The RMA Quality Planning Resource

Evidence is the usual means of proving or disproving a fact, or matter at issue.

The most common method of giving evidence in a court situation is by oral testimony under oath or affirmation. Oral testimony is often supported by 'producing exhibits ', which means depositing physical or documentary evidence with the Court. Note that 'document' in the (EA) includes any material from which symbols, images or sounds can be derived, as well as information electronically recorded and stored. Oral testimony establishes the relevance and accuracy of the exhibit.

It may be helpful to think of evidence in three categories:

  1. Evidence about the identity of the offender. If your case fails, it is likely to be on these grounds. You can see what was done, but you cannot prove who did it, or permitted it, or which person is culpable as a principal under s340 of the RMA.
  2. Evidence about the act or action itself. Occasionally this is an issue, especially on technical or subjective matters.
  3. Evidence about intent to commit the act or action (this is not required in ‘strict liability’ offences).

The fundamental principle: relevance

All relevant evidence is admissible, unless there is some policy reason to exclude it (refer s7 of the EA). The policy reasons can be summarised by reference to s6 of the EA. The admission of evidence should:

  • recognise the importance of the rights affirmed by the New Zealand Bill of Rights Act 1990
  • promote fairness to parties and witnesses
  • protect rights of confidentiality and other important public interests
  • avoid unjustifiable expense and delay.

As explained above, relevant evidence is evidence that tends to prove or disprove an element of an offence. The extent of this tendency is known as the probative value of the evidence. The probative value of evidence must outweigh any risk that it will have an unfairly prejudicial effect on the proceeding - or needlessly prolong it (refer s8(1) of the EA).

Obligation of fairness

Every act by a public authority which is carried out under a legislative power is governed by the principles of 'natural justice'. This means that the process or approach must be fair. There is no statutory formula for fairness, but relevant matters in an investigation would include:

  • keeping an open mind during inquiries
  • not targeting a particular defendant unless evidence supports that
  • being fair in dealings with a defendant.

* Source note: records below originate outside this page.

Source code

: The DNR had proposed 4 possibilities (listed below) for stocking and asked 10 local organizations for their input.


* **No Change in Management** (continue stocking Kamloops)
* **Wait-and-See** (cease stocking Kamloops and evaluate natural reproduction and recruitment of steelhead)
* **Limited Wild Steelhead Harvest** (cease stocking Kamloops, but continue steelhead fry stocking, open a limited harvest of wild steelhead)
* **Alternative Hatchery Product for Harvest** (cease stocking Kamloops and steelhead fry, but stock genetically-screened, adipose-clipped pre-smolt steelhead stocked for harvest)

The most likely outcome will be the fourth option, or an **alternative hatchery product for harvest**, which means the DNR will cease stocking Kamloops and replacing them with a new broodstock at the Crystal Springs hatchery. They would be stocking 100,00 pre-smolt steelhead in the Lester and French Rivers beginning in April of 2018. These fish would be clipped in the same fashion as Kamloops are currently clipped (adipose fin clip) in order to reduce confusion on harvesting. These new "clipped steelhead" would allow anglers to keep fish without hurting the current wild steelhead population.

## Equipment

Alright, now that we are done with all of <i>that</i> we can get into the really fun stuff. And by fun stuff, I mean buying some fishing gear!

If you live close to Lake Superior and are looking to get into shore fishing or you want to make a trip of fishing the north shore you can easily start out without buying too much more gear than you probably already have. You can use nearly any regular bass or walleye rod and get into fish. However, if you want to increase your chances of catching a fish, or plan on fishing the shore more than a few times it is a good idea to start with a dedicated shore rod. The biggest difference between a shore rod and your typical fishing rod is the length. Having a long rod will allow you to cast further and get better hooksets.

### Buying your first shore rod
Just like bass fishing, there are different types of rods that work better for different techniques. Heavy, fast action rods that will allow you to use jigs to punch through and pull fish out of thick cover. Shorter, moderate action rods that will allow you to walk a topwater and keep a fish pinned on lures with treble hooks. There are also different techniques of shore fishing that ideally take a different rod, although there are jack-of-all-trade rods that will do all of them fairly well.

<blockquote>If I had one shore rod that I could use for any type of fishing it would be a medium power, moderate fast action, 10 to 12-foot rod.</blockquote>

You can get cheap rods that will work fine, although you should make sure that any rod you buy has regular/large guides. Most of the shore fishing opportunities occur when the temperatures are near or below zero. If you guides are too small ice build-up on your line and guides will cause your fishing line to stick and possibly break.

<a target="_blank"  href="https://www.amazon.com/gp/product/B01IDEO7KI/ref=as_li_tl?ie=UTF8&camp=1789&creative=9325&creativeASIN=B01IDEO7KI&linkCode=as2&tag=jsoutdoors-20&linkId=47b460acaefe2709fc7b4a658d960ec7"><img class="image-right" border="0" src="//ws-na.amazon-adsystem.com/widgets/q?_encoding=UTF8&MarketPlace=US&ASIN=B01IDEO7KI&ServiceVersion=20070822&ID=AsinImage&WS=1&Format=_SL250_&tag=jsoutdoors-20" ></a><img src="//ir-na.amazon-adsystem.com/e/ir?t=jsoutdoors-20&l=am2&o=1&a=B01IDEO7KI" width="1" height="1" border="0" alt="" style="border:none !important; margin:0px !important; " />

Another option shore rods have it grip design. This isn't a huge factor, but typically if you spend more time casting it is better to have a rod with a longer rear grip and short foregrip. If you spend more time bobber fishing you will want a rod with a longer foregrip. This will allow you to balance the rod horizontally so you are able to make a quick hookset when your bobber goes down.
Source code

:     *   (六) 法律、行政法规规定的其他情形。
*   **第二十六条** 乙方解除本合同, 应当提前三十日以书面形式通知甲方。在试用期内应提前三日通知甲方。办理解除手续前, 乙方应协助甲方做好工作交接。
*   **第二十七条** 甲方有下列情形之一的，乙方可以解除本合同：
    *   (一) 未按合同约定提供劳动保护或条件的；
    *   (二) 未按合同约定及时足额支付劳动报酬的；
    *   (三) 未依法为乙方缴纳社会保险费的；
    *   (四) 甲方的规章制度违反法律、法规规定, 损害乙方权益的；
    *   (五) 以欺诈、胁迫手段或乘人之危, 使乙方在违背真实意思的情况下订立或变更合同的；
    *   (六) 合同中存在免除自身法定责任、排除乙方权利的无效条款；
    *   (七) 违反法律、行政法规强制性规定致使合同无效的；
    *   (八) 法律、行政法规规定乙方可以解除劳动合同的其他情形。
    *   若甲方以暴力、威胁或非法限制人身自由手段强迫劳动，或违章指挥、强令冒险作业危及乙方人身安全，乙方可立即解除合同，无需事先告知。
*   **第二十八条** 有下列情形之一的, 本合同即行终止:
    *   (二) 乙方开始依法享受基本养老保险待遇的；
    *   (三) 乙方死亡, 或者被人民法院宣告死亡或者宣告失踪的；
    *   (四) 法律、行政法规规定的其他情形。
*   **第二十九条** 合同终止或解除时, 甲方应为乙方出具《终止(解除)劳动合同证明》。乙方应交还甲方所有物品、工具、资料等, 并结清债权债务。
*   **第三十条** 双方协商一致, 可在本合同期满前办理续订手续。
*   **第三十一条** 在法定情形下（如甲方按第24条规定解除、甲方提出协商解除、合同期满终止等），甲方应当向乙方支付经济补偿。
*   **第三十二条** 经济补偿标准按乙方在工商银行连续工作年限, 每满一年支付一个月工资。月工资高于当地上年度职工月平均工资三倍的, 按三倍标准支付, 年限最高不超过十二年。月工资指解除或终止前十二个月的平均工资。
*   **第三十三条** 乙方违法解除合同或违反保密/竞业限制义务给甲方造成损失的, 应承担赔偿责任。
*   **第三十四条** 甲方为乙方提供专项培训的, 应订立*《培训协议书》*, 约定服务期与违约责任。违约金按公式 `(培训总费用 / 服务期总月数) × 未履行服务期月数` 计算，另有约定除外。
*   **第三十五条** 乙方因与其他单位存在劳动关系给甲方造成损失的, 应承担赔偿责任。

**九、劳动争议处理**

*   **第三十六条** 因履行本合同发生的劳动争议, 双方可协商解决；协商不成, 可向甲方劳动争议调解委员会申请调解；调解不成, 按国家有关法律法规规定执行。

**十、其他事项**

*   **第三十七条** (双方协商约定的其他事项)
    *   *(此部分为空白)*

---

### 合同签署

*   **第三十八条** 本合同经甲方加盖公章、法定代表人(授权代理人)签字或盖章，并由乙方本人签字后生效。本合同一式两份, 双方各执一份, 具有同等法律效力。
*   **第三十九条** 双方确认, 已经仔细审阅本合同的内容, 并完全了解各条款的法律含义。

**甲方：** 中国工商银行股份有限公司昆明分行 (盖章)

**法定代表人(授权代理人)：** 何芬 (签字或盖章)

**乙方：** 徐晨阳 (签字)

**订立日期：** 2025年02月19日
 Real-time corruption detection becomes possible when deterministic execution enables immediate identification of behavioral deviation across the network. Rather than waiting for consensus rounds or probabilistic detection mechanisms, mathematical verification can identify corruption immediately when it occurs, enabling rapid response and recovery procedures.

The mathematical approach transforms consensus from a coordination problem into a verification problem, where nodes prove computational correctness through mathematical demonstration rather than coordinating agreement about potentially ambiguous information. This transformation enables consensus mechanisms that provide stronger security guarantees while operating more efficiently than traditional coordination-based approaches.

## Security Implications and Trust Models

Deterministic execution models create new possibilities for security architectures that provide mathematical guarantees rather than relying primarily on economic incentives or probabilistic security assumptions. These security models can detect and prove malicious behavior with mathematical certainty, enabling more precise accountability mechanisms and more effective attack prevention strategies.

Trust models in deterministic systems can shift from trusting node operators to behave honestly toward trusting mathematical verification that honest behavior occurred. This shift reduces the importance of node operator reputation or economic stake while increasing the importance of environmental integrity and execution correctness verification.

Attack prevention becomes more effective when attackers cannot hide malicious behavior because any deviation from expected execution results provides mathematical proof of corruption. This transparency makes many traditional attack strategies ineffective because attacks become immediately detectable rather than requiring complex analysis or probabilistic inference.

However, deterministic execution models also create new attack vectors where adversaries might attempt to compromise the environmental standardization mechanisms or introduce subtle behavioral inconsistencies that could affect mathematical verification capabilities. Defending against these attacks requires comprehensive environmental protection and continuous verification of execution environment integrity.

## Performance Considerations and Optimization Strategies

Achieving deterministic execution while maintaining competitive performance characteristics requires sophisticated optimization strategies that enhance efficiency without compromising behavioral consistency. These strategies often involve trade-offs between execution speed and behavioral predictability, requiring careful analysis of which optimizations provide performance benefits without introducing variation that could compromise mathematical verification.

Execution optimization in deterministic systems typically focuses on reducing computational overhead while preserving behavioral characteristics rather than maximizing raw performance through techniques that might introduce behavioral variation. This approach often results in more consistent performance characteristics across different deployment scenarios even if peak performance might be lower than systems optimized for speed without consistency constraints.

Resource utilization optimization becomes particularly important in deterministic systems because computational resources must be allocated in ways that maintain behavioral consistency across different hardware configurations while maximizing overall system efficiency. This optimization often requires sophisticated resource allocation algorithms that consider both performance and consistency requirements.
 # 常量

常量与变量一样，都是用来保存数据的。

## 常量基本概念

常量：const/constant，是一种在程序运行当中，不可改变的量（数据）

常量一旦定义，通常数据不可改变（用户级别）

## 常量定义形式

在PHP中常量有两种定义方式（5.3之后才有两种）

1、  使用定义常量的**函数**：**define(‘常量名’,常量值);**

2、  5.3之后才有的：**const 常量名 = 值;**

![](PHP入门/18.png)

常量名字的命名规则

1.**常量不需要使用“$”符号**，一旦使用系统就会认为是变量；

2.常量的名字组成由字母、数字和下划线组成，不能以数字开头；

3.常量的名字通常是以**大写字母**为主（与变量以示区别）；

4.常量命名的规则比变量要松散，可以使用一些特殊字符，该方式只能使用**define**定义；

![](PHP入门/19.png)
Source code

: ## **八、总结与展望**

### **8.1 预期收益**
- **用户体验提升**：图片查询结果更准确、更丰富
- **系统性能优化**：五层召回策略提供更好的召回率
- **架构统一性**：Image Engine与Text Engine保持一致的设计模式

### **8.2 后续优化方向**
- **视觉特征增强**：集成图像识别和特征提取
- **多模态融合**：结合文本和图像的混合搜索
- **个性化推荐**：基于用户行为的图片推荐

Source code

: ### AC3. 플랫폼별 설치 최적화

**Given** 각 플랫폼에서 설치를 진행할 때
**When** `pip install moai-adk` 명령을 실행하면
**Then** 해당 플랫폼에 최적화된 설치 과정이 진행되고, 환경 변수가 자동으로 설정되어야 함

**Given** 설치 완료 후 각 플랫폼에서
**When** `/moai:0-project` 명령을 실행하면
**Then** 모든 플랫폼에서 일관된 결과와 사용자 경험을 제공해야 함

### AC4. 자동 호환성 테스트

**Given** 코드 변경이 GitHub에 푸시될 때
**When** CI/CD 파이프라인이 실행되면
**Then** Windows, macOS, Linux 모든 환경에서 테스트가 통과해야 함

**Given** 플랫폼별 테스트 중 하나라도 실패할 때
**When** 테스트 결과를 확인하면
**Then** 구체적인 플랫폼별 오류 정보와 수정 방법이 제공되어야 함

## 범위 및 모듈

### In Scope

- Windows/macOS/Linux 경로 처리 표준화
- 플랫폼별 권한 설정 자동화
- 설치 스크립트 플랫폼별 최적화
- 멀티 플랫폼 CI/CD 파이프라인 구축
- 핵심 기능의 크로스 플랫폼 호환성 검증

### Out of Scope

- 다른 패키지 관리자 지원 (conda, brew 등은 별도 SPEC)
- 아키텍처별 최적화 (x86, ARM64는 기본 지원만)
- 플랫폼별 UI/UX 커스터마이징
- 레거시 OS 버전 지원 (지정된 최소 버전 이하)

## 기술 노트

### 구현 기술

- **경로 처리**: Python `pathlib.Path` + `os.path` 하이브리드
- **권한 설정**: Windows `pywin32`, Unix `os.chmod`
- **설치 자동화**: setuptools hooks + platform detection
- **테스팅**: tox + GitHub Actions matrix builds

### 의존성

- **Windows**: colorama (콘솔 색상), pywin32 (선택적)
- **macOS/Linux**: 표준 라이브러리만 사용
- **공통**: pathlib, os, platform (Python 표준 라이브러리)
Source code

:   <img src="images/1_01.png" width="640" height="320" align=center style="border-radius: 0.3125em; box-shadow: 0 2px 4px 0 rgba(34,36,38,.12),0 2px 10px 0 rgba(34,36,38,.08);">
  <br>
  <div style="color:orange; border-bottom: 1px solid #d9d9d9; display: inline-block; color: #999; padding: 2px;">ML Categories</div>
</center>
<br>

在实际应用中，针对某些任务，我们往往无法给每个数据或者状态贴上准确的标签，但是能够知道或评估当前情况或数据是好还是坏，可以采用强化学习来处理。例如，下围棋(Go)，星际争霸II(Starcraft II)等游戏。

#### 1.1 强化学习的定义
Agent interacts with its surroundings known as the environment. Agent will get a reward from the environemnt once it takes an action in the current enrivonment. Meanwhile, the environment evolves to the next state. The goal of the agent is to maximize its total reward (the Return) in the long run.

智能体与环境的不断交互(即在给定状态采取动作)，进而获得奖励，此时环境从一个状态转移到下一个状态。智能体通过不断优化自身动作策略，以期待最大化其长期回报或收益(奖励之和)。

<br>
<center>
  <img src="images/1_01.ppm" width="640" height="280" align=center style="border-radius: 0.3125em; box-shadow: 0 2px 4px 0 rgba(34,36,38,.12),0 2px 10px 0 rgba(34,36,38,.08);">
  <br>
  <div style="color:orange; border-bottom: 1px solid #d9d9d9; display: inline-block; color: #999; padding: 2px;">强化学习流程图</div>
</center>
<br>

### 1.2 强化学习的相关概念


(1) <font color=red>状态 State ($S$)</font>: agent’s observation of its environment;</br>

The obligation continues past the laying of charges to disclosure of the prosecution case (which should be full and timely).

The attitude of the investigator is important. The investigator is an employee of an authority, but more importantly an officer of the public system of justice which has the interests of the community at its heart. It is not the role of an investigator to get convictions for offences, but to establish what actually happened; and if charges are laid, to assist the court in making a correct decision. Intuition may assist in developing lines of inquiry, but personal beliefs should not close off alternative lines too early.

Improperly obtained evidence

The obligation to be fair in relation to the collection of evidence, is now legislated in s30 of the EA. A judge may exclude evidence obtained improperly or unfairly (refer s30(5)of the EA).

The judge must make a decision about whether to exclude evidence if a defendant or the judge raises the issue of it being improperly obtained. The decision is made by weighing the impropriety against the "need for an effective and credible system of justice." In particular the judge may have regard to the matters set out in s30(3)(a)-(h) of the EA:

  1. the importance of any right breached by the impropriety and the seriousness of the intrusion on it
  2. the nature of the impropriety, in particular, whether it was deliberate, reckless, or done in bad faith
  3. the nature and quality of the improperly obtained evidence:
  4. the seriousness of the offence with which the defendant is charged
  5. whether there were any other investigatory techniques not involving any breach of the rights that were known to be available but were not used
  6. whether there are alternative remedies to exclusion of the evidence which can adequately provide redress to the defendant
  7. whether the impropriety was necessary to avoid apprehended physical danger to the police or others
  8. whether there was any urgency in obtaining the improperly obtained evidence

Section 30 of the EA should remind investigators that they need to consider the different lines of inquiry available, if a potential offender's rights and freedoms may be restricted by the approach taken. An example is the choice to use search warrants before attempting to interview suspects and determine their willingness to provide information, when urgent action is not critical to securing evidence which may be at the site.